The Yanomami has their own way to commemorate the dead people. The Yanomami believe that the spirit world exists parallel to the world of the living. The body disappears, but the soul remains forever. The body must be protected so that the dead can rest in peace so that the soul can be reborn. And there is no better way than… eating the ashes of the deceased, making the bodies of the dead and the living become one.
After drying the body with fire, it was decomposed and later added the powder to a drink. In other regions, one still finds the practice of cremating corpses and eating the charred and crushed bones in a banana pulp is still observed.
Here comes the conflict
It seems like they can maintain their traditional culture and live in harmony for as long as it takes.
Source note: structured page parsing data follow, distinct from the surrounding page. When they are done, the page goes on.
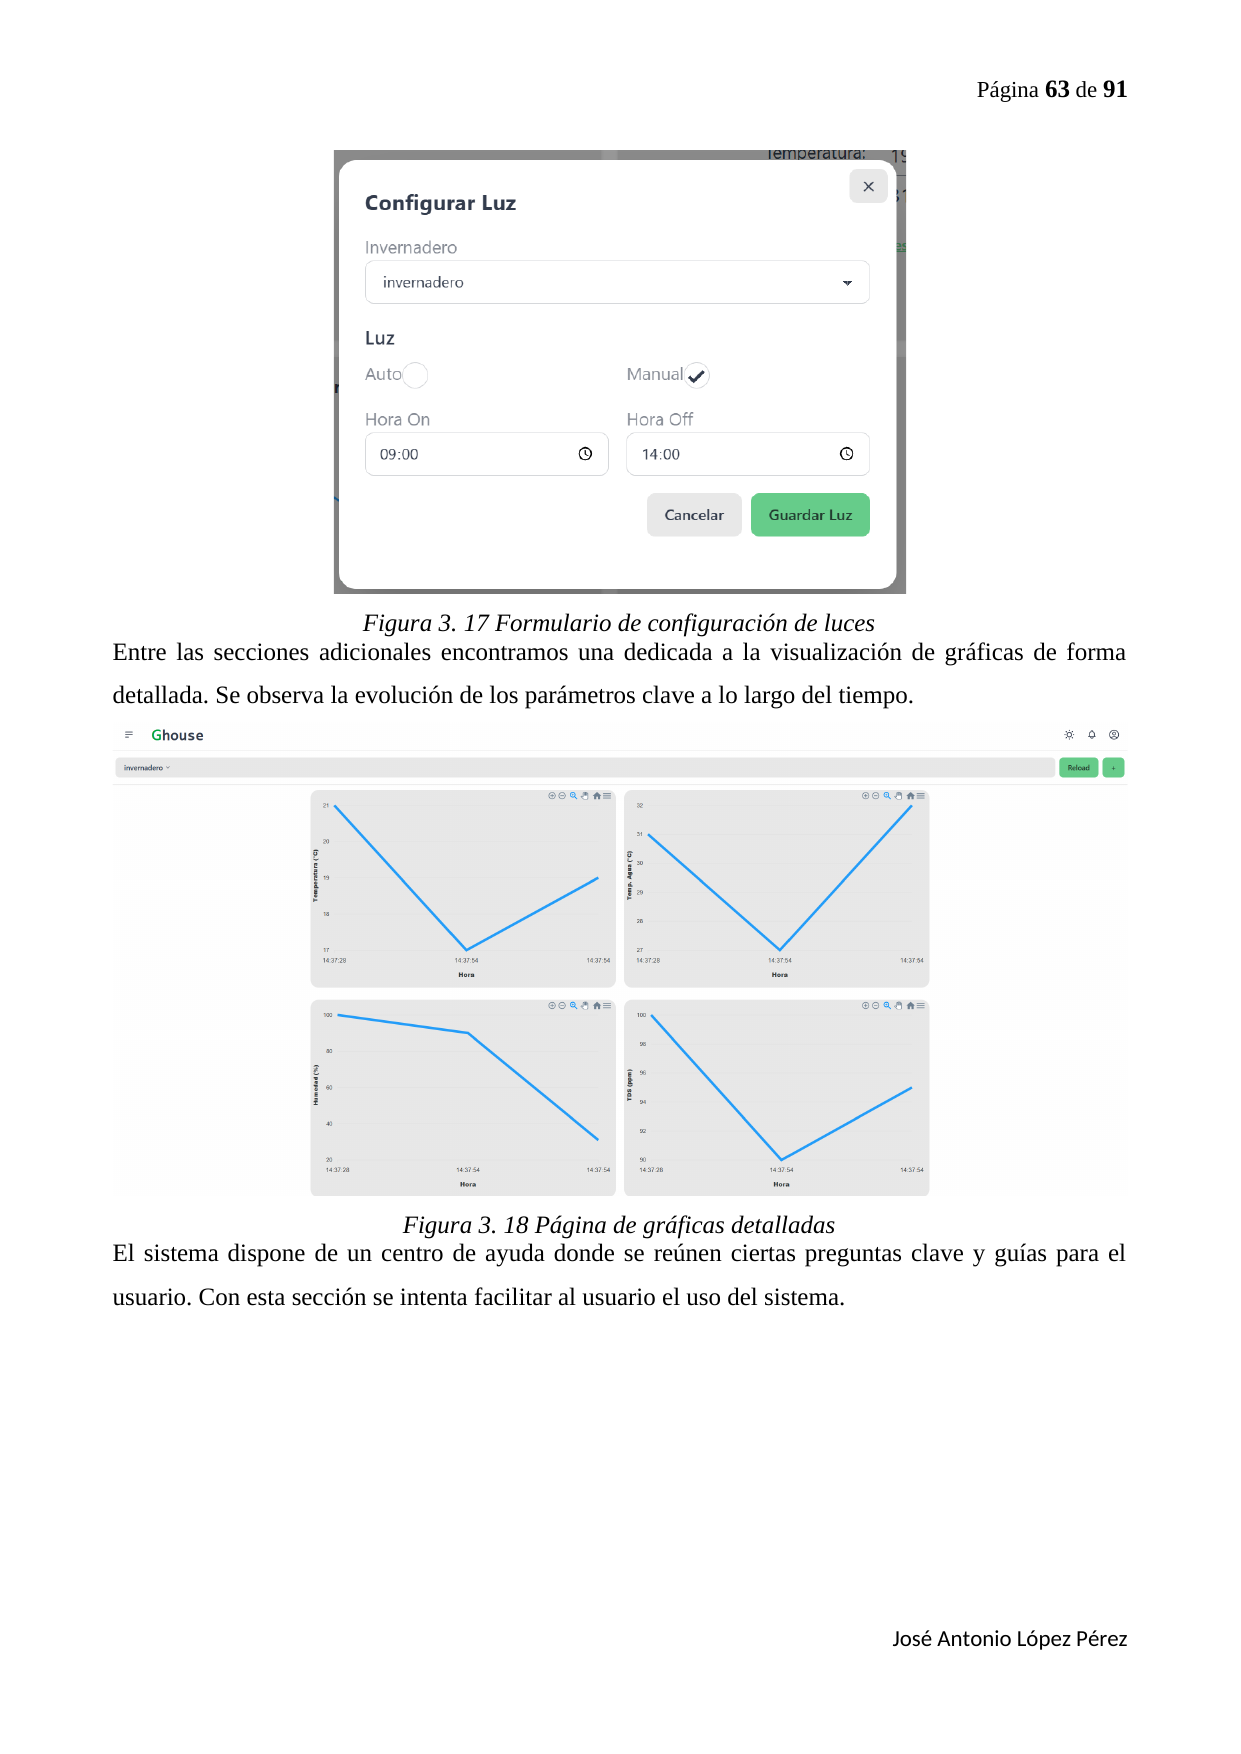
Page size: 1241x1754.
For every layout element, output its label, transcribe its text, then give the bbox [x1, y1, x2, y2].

text Entre las secciones adicionales encontramos una dedicada a la visualización de gráficas de forma detallada. Se observa la evolución de los parámetros clave a lo largo del tiempo. [112, 637, 1128, 708]
text Figura 3. Página de gráficas detalladas [112, 1210, 1128, 1238]
picture [333, 150, 907, 594]
text Figura 3. Formulario de configuración de luces [112, 608, 1128, 637]
text El sistema dispone de un centro de ayuda donde se reúnen ciertas preguntas clave y guías para el usuario. Con esta sección se intenta facilitar al usuario el uso del sistema. [112, 1238, 1128, 1310]
picture [112, 722, 1128, 1196]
But one day, a fearless journalist tries to discover untold stories about the Yanomami and surprise them with the touch of civilization.
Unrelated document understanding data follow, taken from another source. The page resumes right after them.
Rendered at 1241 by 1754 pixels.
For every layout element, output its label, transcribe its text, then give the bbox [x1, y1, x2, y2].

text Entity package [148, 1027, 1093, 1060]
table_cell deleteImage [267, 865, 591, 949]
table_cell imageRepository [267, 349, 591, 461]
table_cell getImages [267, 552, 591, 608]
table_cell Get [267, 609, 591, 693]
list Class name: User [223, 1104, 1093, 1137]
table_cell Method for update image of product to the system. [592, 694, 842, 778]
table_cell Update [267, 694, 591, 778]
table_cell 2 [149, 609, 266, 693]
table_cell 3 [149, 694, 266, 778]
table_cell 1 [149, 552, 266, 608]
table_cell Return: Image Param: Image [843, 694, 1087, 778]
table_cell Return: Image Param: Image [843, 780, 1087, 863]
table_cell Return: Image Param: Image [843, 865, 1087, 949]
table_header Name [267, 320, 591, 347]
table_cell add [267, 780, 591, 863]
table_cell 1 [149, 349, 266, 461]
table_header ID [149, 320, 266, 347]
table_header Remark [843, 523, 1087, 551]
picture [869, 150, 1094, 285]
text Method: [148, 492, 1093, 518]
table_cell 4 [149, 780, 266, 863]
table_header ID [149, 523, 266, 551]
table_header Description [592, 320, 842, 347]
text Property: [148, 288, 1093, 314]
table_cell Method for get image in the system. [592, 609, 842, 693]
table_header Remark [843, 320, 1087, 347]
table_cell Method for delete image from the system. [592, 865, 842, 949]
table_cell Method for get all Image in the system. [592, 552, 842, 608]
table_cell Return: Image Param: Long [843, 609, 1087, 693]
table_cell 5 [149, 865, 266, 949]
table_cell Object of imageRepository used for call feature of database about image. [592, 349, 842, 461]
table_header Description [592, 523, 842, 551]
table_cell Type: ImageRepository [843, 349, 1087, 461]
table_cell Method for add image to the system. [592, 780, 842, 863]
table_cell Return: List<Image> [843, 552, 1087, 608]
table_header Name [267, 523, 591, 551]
Enlightened by her way of life, a small group of young indigenous people reach out to connect with her, since they believe “Life begins when you unmask” – they no longer want to wear tribal masks a lot doing the traditional rituals, and they feel an urge to expose to the outside world to do what they really want. However, the majority want to protect their survival with continued solitude.
The tension escalates. At a communal dinner, a quarrel breaks out between the two factions. The faction that wants to give up is determined to leave, separating from their tribe since they could not get to any agreement. The already small population is now even smaller. Those who stay are upset, putting less and less energy into their daily activities. They wonder whether it is right or wrong for them to insist on tradition. Day by day, they wait for the comeback of their loved ones.
Those who leave with the journalist to tell her their stories and experience the modern world, though initially feel happy because they are no longer entangled in the common responsibilities of the tribe, but they can sense that a part of their lives is missing. They miss the time they live with the tribe. Eventually, they choose to go back to reunite with their “big family”.
Together they strive for a brighter future
The two factions sit down to make peace, one faction accepts change and slowly tries out new things. They are amazed by how a smartphone works, how a small object in their hand could perform so much “magic”. They freak out and then laugh out loud at the clothes they try on. Meanwhile, the progressive ones keep on exploring the civilization and agree to spend a certain amount of time every day to maintain the tradition with the tribe.